Outside No. 10 today, Keir Starmer said: "I have heard the answer of my parliamentary party to that question, and I accept the answer with good grace." Voters didn't remove him — his own MPs did. More than 95 Labour MPs had called for him to go after Reform swept May's local elections, taking more than 1,000 council seats in working-class areas that were Labour's heartland and pushing Labour to third in vote share for the first time in its history.
The new guy isn't from nowhere
Andy Burnham is the frontrunner, but he's no surprise: a former health secretary, two-time Labour leadership candidate (2010 and 2015), and mayor of Greater Manchester for nearly a decade — and he just won a by-election back into Parliament on June 18. What's fast is the runway, not the man.
Why nobody "votes" for the new PM
Britons don't elect a prime minister directly — they elect MPs, and the leader of the largest party gets the keys. So a governing party can swap the country's leader mid-term with no national vote. That's how the Conservatives produced Johnson, Truss, and Sunak between 2019 and 2022 — and it means five of the last six UK prime ministers took office without winning a general election. Only Starmer, in 2024, arrived through one.
Is it a coronation? Only if no one challenges him
Labour will run a process: nominations open July 9 and close July 16, a candidate needs roughly 81 MPs (20% of Labour's MPs) to make the ballot, and if more than one qualifies, party members vote, with a new leader expected by early September. If Burnham is the only one who clears the bar, it's over before it starts.

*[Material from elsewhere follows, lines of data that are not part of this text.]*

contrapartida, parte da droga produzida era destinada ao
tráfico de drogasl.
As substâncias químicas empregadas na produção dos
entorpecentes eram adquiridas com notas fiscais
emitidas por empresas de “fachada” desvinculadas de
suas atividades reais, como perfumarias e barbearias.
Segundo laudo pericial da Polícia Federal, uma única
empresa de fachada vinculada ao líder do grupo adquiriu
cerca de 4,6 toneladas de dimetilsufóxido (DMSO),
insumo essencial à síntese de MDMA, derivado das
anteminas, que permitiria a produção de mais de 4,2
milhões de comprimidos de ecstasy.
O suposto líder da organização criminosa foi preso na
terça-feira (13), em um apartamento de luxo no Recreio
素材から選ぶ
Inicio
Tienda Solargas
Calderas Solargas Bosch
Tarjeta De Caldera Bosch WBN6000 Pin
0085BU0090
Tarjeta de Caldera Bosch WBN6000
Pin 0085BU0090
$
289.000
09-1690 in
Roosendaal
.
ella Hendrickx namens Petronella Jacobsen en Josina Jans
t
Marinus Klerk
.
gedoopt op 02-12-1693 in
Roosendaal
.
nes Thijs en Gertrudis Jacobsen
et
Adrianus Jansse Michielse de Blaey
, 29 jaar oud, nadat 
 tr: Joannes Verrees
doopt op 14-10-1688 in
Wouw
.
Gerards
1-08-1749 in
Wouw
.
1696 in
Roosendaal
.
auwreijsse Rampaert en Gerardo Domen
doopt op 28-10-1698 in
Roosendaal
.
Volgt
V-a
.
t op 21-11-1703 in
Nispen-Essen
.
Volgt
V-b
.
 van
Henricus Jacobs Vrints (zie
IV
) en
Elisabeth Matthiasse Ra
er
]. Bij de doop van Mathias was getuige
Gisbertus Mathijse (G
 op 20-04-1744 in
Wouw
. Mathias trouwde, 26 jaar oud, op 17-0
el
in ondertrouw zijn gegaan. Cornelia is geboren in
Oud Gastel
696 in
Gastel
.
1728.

The thing nobody says plainly
The "weird" part isn't a backroom plot — it's the system working as designed. A few hundred MPs, not the public, are about to choose who runs Britain — and the country now does this so routinely that the next prime minister will be its seventh in ten years.
Receipts: NPR, NBC, CBS, ABC, CNN, TIME, Al Jazeera — resignation June 22; quote; 95+ MP calls; Reform's May local sweep; Burnham's June 18 by-election and background; the nomination timeline and 20% threshold; the five-of-six-without-an-election count.